(SOURCE)
# # # # #

I had an enjoyable rest in Yellowknife as the rest of the crew continued to plough and pack the ice road. They got past Fishtrap Lake onto Yen Lake before they managed to burn “home” to the ground. Not being there, I leave it to others to explain what happened. Nothing was left of the structure except for the charred deck of the sled with its four big skis. I lost a sleeping bag and pair of cover-alls while the others lost the same plus their personal kit. I have yet to talk to anyone who was sorry to see that shack burn. It belonged to another era when cat-trains were pulled across Great Slave Lake to Yellowknife from Hay River.

 

Being without a place to sleep and having only the food in the “snack boxes” carried in their cabs, the crew split into two groups. One headed for Echo Bay while the other branched off and made the push over to Terra Mines.

 

Nick Jones, Dave Thompson and two others with the Skidder, Beaver, D-6 and low-boy ploughed their way from Yen Lake over a series of small sloughs and lakes eastward to Terra Mines. They took the time to pack down the snow on the numerous new portages with their “drags” as they moved along.

 

Johnny, operating the grader, followed Louie in the bombardier as they headed down the newly made Yen Lake portage onto Conjour Bay. They made the long run snaking around the islands on Conjour Bay and then through the narrows at the north end of Richardson Island. After poking out onto Great Bear Lake, they made their final long run northward paralleling the shores of McTavish Arm into Labine Bay where Port Radium and Echo Bay Mines were located.

 

They reached the end of an ice road that covered a distance of more than 320 miles through Canada’s sub-arctic land of stubby trees, muskeg and Precambrian rock. It had taken us close to a month to complete the road in temperatures that consistently reached minus forty degrees. We had equipment breakdowns that delayed us; we had to improvise to make machines workable; we had to pull and tug equipment here and there; we left equipment behind; we overcame all problems presented to us and got the job done.

 

I flew back to the ice road at Echo Bay Mines with Gord the next day…………..  

 

 

PICTURES (Clockwise from top left)

 

1) Home sweet home after fire

2) Home sweet home on sled - Dave Thompson (L), John Denison (R) and Louie MacKenzie 

3) Brian McLeod

4) Bombardier, Grader and Brian McLeod

5) Dick Robinson, D-8 Cat at Squirrel Hill

 

9/6/2007

Your Flight Has Been Delayed

 

Your Flight Has Been Delayed

( Epilogue of under TERRA firma )

# # # # #

(MATERIAL PROVIDED)

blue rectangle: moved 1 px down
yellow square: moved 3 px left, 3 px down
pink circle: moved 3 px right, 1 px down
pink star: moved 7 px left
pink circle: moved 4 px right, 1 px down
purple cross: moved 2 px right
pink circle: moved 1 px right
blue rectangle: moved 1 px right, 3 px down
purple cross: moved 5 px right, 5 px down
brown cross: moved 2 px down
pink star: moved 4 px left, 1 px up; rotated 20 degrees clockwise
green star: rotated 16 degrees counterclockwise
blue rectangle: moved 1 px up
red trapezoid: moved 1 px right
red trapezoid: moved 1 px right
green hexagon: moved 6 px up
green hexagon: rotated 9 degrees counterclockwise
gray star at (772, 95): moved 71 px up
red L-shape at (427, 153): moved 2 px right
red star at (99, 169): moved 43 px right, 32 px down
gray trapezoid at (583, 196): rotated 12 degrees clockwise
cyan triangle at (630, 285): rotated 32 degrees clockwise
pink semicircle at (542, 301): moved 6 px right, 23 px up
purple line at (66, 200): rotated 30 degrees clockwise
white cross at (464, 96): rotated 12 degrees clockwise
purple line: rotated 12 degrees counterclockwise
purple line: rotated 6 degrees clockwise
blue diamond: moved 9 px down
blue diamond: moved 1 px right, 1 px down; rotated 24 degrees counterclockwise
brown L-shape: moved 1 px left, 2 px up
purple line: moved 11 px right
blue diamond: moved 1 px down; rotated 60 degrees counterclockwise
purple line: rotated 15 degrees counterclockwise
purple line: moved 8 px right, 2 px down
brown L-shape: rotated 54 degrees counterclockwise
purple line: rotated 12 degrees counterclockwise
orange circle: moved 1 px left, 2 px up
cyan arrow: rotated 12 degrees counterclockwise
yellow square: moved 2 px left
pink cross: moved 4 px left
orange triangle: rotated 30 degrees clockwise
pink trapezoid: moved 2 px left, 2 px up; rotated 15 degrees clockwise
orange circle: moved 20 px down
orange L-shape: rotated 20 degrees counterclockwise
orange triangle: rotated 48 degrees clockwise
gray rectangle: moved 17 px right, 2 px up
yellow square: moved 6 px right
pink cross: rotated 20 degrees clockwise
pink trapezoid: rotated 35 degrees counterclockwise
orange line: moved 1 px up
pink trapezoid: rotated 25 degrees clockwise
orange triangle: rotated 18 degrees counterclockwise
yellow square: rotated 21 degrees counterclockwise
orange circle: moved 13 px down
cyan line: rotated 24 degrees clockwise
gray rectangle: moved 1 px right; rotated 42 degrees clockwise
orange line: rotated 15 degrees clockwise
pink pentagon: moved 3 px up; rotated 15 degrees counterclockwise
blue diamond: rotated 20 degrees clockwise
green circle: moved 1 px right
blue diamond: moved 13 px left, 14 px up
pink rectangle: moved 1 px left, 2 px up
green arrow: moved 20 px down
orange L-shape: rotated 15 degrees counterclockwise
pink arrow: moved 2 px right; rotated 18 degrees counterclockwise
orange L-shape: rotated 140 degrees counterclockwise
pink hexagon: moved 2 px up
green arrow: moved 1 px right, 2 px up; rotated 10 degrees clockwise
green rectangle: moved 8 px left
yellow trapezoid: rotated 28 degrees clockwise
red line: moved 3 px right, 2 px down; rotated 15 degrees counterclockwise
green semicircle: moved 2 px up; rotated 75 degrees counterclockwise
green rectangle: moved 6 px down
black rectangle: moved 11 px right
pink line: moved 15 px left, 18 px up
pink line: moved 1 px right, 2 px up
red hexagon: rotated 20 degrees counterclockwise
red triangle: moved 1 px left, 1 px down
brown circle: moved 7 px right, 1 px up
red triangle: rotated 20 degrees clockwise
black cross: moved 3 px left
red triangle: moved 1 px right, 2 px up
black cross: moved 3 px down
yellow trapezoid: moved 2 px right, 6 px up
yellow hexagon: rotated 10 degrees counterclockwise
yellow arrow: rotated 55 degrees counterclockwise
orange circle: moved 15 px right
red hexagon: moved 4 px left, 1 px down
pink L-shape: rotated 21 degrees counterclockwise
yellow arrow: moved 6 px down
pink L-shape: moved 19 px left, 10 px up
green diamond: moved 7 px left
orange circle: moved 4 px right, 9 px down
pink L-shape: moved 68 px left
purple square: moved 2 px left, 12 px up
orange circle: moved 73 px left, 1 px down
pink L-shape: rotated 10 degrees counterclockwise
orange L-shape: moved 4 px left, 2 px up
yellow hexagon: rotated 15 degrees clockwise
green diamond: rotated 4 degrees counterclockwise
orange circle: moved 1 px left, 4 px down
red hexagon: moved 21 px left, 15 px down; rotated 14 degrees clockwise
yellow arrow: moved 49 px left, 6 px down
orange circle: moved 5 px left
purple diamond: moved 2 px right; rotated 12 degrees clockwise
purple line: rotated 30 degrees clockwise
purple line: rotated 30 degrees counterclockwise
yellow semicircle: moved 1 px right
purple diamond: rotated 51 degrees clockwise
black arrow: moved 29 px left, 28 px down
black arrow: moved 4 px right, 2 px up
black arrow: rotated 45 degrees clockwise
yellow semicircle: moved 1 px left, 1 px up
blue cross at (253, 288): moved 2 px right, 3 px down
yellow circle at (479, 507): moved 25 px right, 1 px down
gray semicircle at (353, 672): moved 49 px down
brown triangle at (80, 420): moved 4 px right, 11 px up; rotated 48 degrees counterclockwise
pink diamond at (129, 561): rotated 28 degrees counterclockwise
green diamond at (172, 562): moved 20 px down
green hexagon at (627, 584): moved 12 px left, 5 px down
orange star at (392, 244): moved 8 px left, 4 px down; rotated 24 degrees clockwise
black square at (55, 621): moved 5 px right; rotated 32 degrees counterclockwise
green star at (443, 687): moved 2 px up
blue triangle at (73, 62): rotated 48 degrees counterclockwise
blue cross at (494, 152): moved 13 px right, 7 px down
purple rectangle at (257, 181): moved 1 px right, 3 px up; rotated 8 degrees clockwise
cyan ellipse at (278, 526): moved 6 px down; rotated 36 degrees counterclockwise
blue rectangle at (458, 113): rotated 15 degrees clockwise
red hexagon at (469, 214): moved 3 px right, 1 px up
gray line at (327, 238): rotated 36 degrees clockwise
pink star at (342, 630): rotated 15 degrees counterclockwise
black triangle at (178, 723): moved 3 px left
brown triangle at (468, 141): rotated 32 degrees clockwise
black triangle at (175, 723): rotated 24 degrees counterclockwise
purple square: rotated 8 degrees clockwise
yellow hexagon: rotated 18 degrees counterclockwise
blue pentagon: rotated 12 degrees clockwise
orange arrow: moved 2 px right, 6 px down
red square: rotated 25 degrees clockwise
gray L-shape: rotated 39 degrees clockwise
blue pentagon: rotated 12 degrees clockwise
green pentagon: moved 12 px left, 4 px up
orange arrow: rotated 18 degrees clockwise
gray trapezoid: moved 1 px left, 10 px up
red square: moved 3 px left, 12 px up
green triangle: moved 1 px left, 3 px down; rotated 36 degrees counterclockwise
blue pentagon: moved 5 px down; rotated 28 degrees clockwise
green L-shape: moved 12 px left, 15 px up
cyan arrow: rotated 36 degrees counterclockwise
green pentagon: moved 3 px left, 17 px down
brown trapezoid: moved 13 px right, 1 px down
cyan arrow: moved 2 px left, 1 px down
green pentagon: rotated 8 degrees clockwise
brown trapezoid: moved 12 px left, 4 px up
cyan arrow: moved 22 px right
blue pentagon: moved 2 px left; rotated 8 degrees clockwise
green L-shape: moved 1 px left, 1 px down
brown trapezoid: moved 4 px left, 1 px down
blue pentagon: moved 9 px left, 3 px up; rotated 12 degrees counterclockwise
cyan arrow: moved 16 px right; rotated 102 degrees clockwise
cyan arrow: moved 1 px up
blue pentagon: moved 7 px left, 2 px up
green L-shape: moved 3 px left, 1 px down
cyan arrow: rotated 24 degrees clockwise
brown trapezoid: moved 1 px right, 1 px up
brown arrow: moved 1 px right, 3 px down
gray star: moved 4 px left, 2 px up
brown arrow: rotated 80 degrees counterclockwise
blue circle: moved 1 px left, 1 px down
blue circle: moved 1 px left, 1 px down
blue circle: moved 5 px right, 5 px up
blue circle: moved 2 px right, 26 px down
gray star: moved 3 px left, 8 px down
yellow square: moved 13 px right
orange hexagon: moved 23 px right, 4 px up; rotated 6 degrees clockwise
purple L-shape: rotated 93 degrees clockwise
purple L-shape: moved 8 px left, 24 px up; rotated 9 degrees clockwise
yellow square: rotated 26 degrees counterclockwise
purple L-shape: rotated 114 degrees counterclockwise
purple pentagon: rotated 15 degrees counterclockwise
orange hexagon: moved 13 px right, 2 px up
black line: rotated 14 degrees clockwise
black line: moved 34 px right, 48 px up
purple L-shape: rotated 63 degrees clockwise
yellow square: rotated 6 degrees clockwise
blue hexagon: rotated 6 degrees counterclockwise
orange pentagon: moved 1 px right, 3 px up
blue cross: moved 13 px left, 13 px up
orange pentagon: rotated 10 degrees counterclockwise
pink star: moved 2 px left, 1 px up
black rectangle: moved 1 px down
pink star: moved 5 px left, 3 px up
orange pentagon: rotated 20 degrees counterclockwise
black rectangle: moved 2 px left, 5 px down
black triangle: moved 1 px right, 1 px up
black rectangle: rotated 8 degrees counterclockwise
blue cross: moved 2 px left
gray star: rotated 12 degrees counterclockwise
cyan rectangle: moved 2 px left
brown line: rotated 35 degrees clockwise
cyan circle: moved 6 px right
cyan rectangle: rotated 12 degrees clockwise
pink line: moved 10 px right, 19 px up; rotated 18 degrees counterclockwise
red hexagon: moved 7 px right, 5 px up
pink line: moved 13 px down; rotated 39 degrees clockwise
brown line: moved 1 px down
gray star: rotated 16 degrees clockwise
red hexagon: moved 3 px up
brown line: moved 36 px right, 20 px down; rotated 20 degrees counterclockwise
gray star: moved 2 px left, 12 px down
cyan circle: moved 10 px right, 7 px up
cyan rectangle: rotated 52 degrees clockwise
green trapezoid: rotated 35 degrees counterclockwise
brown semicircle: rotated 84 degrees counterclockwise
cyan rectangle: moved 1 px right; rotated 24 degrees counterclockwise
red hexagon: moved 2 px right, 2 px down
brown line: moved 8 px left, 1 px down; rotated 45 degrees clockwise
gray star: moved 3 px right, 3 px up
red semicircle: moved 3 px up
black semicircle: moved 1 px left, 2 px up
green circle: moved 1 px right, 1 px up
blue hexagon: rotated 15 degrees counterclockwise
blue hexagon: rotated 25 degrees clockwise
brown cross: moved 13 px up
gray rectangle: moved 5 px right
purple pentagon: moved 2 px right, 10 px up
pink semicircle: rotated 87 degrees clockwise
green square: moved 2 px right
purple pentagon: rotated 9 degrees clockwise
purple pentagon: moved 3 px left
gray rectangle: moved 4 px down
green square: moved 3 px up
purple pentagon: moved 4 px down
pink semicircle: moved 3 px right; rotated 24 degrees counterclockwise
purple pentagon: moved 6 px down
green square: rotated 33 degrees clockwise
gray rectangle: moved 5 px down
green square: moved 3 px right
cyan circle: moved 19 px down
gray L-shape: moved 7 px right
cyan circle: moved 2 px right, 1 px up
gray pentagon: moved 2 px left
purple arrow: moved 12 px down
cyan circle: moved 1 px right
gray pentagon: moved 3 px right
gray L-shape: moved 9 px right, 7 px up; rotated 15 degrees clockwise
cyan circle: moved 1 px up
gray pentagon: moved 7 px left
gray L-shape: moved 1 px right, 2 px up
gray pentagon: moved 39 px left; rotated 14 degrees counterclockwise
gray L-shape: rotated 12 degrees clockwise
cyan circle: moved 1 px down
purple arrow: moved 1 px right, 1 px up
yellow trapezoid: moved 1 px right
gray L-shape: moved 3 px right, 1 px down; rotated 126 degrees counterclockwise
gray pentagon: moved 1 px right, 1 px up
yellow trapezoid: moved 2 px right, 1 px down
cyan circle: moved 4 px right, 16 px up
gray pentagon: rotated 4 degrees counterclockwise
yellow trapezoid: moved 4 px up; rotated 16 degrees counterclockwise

# # # # #

(TO BE DONE) In the ice road account, how long was the finished ice road? Rely only on the ice road account, not on the items.

(ANSWER FOR THE TASK) More than 320 miles.